How control a GUI for an unrelated application from a Python script?

Michael Torrie torriem at gmail.com
Thu Jun 13 21:34:54 EDT 2019


On 06/13/2019 05:49 PM, Christian Seberino wrote:
> I have a third party GUI that manages some hardware.
> 
> I want to control the hardware from a Python script.
> 
> This seems to mean I need to somehow have Python code
>   that imitates a human doing the necessary
>     actions on the GUI (selecting menu options, pressing buttons, etc.)
> 
> Is this possible

Maybe.

> / easy 
No.

> doable?

Maybe.

It's kind of the old "if you have to ask" sort of question.

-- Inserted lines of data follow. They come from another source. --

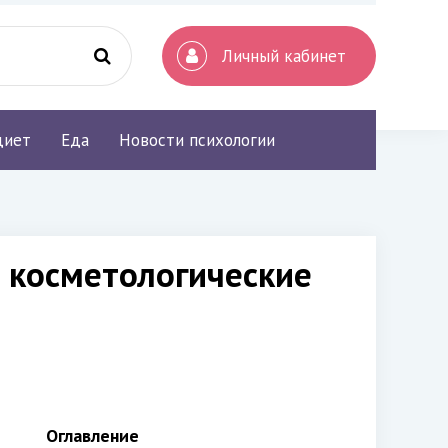
Личный кабинет
диет
Еда
Новости психологии
 косметологические
Оглавление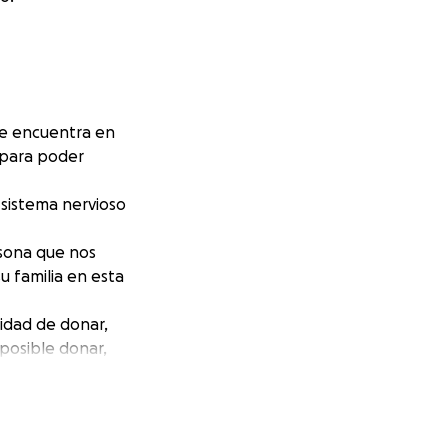
se encuentra en
para poder
 sistema nervioso
rsona que nos
u familia en esta
idad de donar,
posible donar,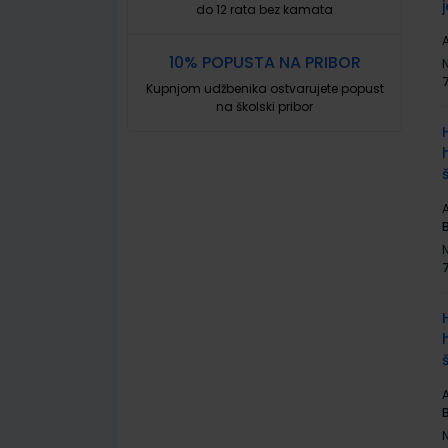
do 12 rata bez kamata
A
10% POPUSTA NA PRIBOR
Kupnjom udžbenika ostvarujete popust
na školski pribor
A
A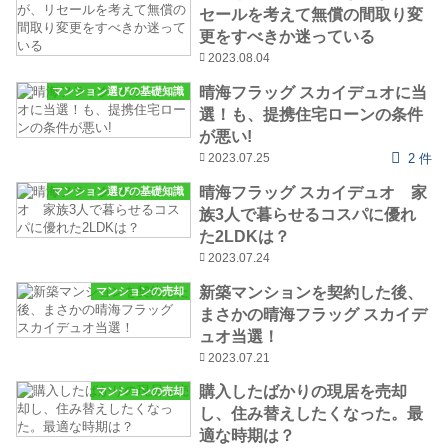
セールを考えて無償の間取り変
更をすべきか迷っている
2023.08.04
晴海フラッグ スカイデュオに当
マンション選びの基礎知識
選！も、提携住宅ローンの条件
が悪い!
2023.07.25
2 件
晴海フラッグ スカイデュオ 家
マンション選びの基礎知識
族3人で暮らせるコスパに優れ
た2LDKは？
2023.07.24
新築マンションを契約した後、
マンションの売却
まさかの晴海フラッグ スカイデ
ュオ当選！
2023.07.21
購入したばかりの現居を売却
マンションの売却
し、住み替えしたくなった。最
適な時期は？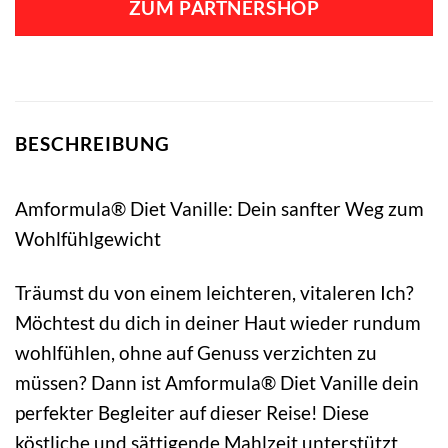
ZUM PARTNERSHOP
BESCHREIBUNG
Amformula® Diet Vanille: Dein sanfter Weg zum
Wohlfühlgewicht
Träumst du von einem leichteren, vitaleren Ich?
Möchtest du dich in deiner Haut wieder rundum
wohlfühlen, ohne auf Genuss verzichten zu
müssen? Dann ist Amformula® Diet Vanille dein
perfekter Begleiter auf dieser Reise! Diese
köstliche und sättigende Mahlzeit unterstützt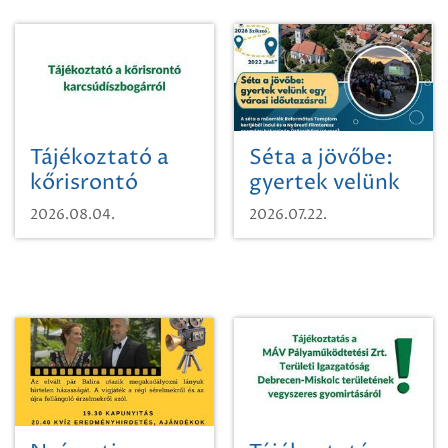
Tájékoztató a
Séta a jövőbe:
kőrisrontó
gyertek velünk
karcsúdíszbogárról
egy városi
2026.08.04.
2026.07.22.
időutazásra!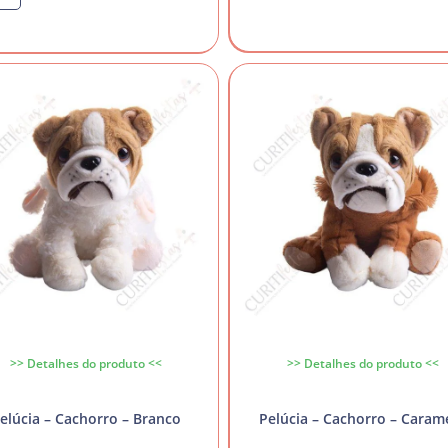
>> Detalhes do produto <<
>> Detalhes do produto <<
elúcia – Cachorro – Branco
Pelúcia – Cachorro – Caram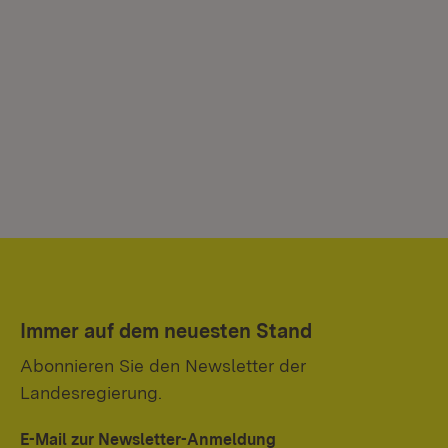
Immer auf dem neuesten Stand
Abonnieren Sie den Newsletter der
Landesregierung.
E-Mail zur Newsletter-Anmeldung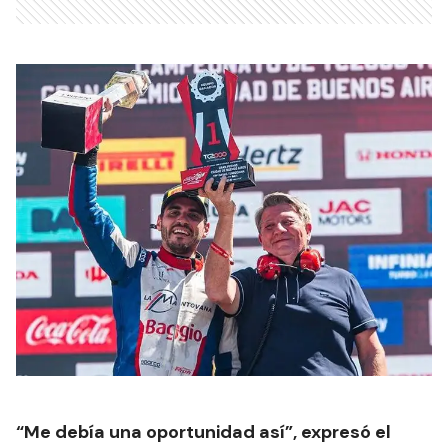
“Me debía una oportunidad así”, expresó el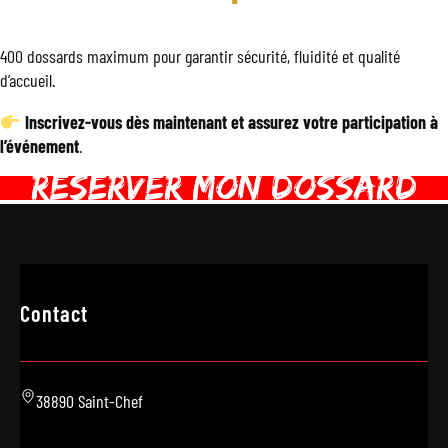
400 dossards maximum pour garantir sécurité, fluidité et qualité
d’accueil.
Inscrivez-vous dès maintenant et assurez votre participation à
l’événement
.
REserver mon dossard
Contact
38890 Saint-Chef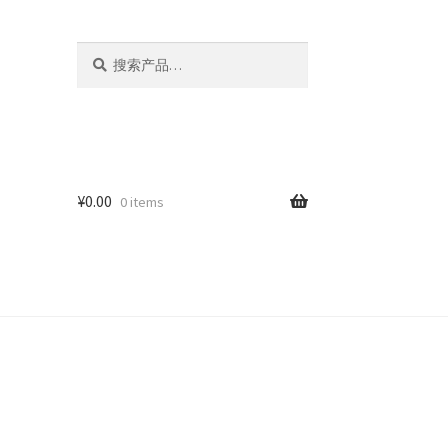
搜
搜
索：
索
¥
0.00
0 items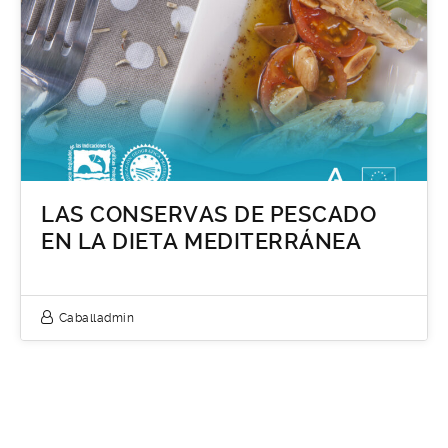
LAS CONSERVAS DE PESCADO
EN LA DIETA MEDITERRÁNEA
Caballadmin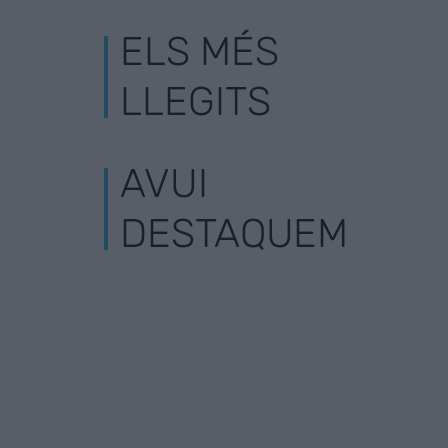
ELS MÉS
LLEGITS
AVUI
DESTAQUEM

There are ways of programatically driving other applications' user
interfaces.  You haven't said what OS you are using.  We used to use an
application called AutoIt to drive GUI programs.  You can send clicks,
keystrokes, and work with certain controls (read values, set values,
etc), at least if they are standard win32 widgets.  More and more
applications draw their own controls these days rather than use win32
widgets, which wouldn't be usable for that kind of modification.

As far as modifying a running GUI to add functionality, the answer to
that is probably "very difficult" to "impossible."  If the GUI itself is
just a frontend for command-line tools or even libraries that interact
with the hardware, then you probably could develop your own GUI from
scratch.

This is one reason why free and open source software wins. It's just
that much more flexible to manipulate and make to do cool new things.